I took the glass of wine David passed my way and settled into his sofa, a throw blanket covering my bare feet. “Thank you.”

He shrugged out of his wool coat and, tossing it over the back of a chair, took up his position on the opposite end of the small couch. He placed my feet in his lap. “You’re welcome. Now tell me about last night.”

I sipped my wine, savoring the flavors, before launching into my story. “I think she knew something was wrong at the wedding. I tried to play it off like I’d had too much to drink, but she’s not a stupid woman. Then, when I skipped dinner last Sunday, she decided it must be because I don’t like you very much. She asked me to be polite to you at dinner on Sunday.”

He smirked. “Please, David, make me come. Please fuck me,” he parroted in a high pitched voice meant to mimic mine when I was in the throes of passion. “That sounds pretty polite to me.”

I leaned my head back and laughed. “Oh my god. That’s exactly what went through my mind when she said that. I was like, ‘Oh mom. If you only knew how polite I can be where that man is concerned.’”

“You begging me for an orgasm was the sexiest thing I’d ever heard. God, your voice. Your eyes. The way your whole body flushed pink with desire.”

The laughter died on my lips. “David?”

“Hmm?”

“Why are you looking at me like that?”

He gaze tore me apart and put me back together. Heat, lust, and desire were mixed with pain, confusion, and hesitancy. And it was all for me. He stared at me with a single-minded focus that made me tremble with anticipation.

“Ask me nicely, Victoria,” he growled, his voice dropping low and full of promise.

I swallowed deeply. “Ask you what?”

Oh, I knew exactly what David wanted me to say, but I wanted to hear him say it too. I needed to hear those words.

He reached under the blanket and looped his fingers around my ankle, tugging me down the sofa until I lay on my back.

“What are you doing?” I squeaked.

His rubbed a circle over the arch of my foot before his fingers danced their way up my leg to rest on my knee. He scooted closer, and his hand continued its upward. Soon, he was leaning over me, his mouth hovering over mine, our hot breaths mingling, as he traced a path over the thin strip of lace at my hip.

“Ask me to make you come,” he whispered enticingly against my lips.

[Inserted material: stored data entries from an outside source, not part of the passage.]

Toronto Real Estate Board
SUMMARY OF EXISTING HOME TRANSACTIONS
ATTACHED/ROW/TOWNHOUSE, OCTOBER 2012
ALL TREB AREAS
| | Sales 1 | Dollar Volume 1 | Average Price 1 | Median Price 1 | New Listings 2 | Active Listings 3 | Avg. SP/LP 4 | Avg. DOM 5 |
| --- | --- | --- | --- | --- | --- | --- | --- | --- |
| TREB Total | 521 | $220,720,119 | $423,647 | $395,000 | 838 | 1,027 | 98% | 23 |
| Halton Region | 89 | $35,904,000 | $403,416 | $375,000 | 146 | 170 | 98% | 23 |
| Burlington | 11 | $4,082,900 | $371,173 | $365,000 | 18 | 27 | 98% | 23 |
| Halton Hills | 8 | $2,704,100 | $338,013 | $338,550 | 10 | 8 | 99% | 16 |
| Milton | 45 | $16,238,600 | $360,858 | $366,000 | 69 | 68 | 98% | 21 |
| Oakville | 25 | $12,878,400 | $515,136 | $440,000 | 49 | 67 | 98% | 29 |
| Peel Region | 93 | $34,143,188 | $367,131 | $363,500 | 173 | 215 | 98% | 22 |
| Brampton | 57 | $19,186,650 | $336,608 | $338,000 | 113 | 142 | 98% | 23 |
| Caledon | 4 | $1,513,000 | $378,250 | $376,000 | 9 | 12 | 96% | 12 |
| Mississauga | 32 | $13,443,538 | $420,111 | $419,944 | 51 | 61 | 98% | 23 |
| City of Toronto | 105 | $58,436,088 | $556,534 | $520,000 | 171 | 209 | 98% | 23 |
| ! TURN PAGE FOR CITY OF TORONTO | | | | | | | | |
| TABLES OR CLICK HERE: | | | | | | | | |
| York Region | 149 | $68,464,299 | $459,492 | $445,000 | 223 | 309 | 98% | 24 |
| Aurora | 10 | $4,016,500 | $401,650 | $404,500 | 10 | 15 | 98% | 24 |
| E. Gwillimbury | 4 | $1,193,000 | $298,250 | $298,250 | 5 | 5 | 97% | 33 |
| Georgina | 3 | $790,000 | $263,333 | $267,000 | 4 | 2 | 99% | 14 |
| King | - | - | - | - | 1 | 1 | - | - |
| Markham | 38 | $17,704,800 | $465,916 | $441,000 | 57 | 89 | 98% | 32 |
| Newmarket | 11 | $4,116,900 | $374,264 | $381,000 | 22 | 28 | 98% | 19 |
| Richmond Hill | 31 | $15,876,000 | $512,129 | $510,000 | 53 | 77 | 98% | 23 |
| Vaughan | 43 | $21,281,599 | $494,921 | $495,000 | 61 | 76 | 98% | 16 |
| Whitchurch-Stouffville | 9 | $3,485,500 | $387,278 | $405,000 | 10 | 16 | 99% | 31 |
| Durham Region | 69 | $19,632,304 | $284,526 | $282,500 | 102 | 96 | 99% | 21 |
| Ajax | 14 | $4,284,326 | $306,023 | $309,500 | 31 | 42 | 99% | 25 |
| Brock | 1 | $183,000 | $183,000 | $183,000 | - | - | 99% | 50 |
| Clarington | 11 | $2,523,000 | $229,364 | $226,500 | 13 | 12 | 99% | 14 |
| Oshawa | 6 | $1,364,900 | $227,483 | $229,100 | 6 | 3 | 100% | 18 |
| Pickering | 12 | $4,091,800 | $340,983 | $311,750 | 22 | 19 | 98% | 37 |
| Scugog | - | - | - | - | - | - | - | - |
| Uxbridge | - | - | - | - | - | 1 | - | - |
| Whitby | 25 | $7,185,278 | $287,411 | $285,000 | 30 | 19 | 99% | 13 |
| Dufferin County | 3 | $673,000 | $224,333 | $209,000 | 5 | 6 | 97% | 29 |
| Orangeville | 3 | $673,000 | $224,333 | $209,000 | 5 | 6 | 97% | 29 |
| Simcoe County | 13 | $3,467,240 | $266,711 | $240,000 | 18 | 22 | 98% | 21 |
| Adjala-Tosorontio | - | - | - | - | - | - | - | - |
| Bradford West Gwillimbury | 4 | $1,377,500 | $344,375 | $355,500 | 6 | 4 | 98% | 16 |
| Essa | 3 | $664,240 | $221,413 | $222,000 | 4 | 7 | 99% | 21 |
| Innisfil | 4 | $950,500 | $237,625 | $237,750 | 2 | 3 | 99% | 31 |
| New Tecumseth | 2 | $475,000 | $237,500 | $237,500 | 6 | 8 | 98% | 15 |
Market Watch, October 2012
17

“We shouldn’t be doing this.”

It felt like that was what I was supposed to say, but even as the words dripped from my lips, I knew I didn’t really mean them. I wanted him. I hadn’t stopped wanting him—consequences be damned. And right now, I wanted him to make me come more than I wanted my next breath.

To hell with it.

Like he’d said earlier, we were two consenting adults, and there was nothing wrong with the way we felt about each other. He wasn’t my brother, I wasn’t his sister, and we weren’t family—much as both our parents wanted to pretend otherwise. If I wanted to have sex with him, there was nothing stopping me.

“Make me come,” I begged, heat and longing and something pure and right unfurling in my belly.

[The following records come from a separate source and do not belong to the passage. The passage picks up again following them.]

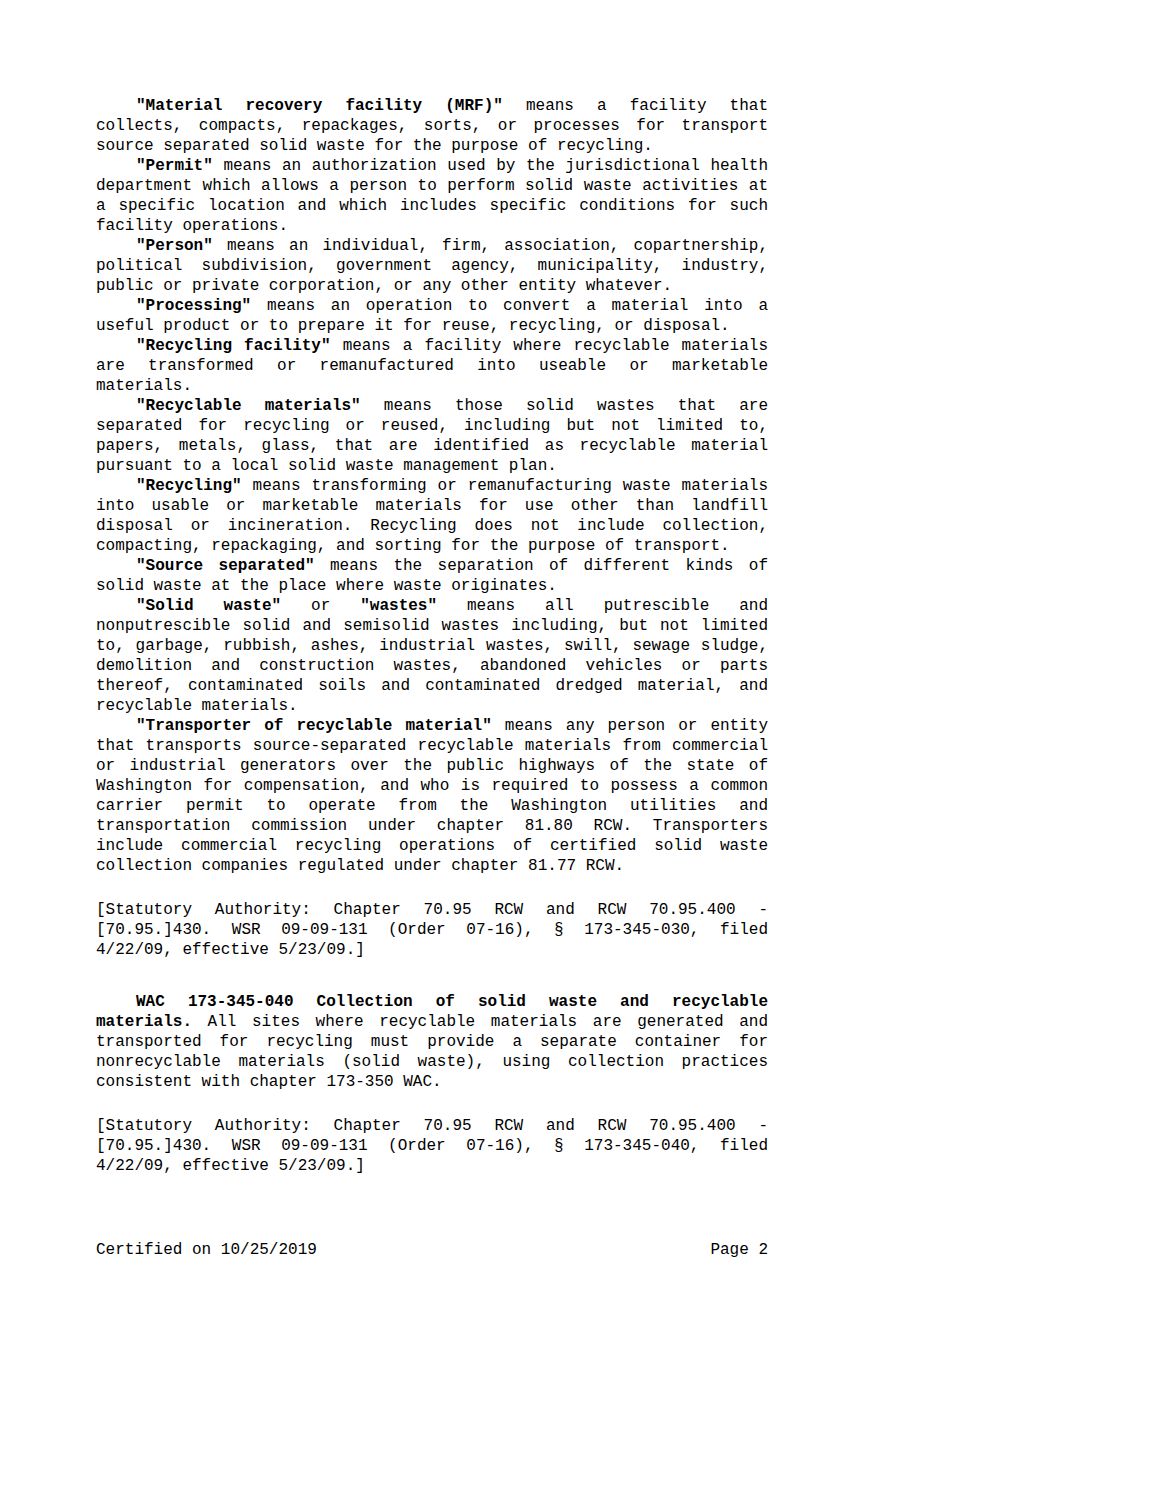"Material recovery facility (MRF)" means a facility that collects, compacts, repackages, sorts, or processes for transport source separated solid waste for the purpose of recycling.
"Permit" means an authorization used by the jurisdictional health department which allows a person to perform solid waste activities at a specific location and which includes specific conditions for such facility operations.
"Person" means an individual, firm, association, copartnership, political subdivision, government agency, municipality, industry, public or private corporation, or any other entity whatever.
"Processing" means an operation to convert a material into a useful product or to prepare it for reuse, recycling, or disposal.
"Recycling facility" means a facility where recyclable materials are transformed or remanufactured into useable or marketable materials.
"Recyclable materials" means those solid wastes that are separated for recycling or reused, including but not limited to, papers, metals, glass, that are identified as recyclable material pursuant to a local solid waste management plan.
"Recycling" means transforming or remanufacturing waste materials into usable or marketable materials for use other than landfill disposal or incineration. Recycling does not include collection, compacting, repackaging, and sorting for the purpose of transport.
"Source separated" means the separation of different kinds of solid waste at the place where waste originates.
"Solid waste" or "wastes" means all putrescible and nonputrescible solid and semisolid wastes including, but not limited to, garbage, rubbish, ashes, industrial wastes, swill, sewage sludge, demolition and construction wastes, abandoned vehicles or parts thereof, contaminated soils and contaminated dredged material, and recyclable materials.
"Transporter of recyclable material" means any person or entity that transports source-separated recyclable materials from commercial or industrial generators over the public highways of the state of Washington for compensation, and who is required to possess a common carrier permit to operate from the Washington utilities and transportation commission under chapter 81.80 RCW. Transporters include commercial recycling operations of certified solid waste collection companies regulated under chapter 81.77 RCW.
[Statutory Authority: Chapter 70.95 RCW and RCW 70.95.400 - [70.95.]430. WSR 09-09-131 (Order 07-16), § 173-345-030, filed 4/22/09, effective 5/23/09.]
WAC 173-345-040 Collection of solid waste and recyclable materials. All sites where recyclable materials are generated and transported for recycling must provide a separate container for nonrecyclable materials (solid waste), using collection practices consistent with chapter 173-350 WAC.
[Statutory Authority: Chapter 70.95 RCW and RCW 70.95.400 - [70.95.]430. WSR 09-09-131 (Order 07-16), § 173-345-040, filed 4/22/09, effective 5/23/09.]
Certified on 10/25/2019 Page 2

His lips crashed down on mine, and his fingers dipped beneath the lace covering me, his touch sprouting goosebumps along my flesh. When his thumb pressed against my clit, I gasped, and his tongue pushed its way into my mouth, coiling around my own.

I rolled my pelvis, and his middle finger slipped inside. My whole body shook. It was too much, too good. I broke away. “I’m going to come.”

David buried his head in the crook of my neck and breathed me in as I rode his finger. “That’s it, baby,” he said, sucking my earlobe into his wet, hot mouth. “Just like that,” he crooned, as I broke apart, his name on my lips.

“Oh god, David. Oh god, oh god, oh god!”

When my orgasm subsided, he withdrew his finger and kissed my nose, chuckling lightly as he pulled away. “You never said please.”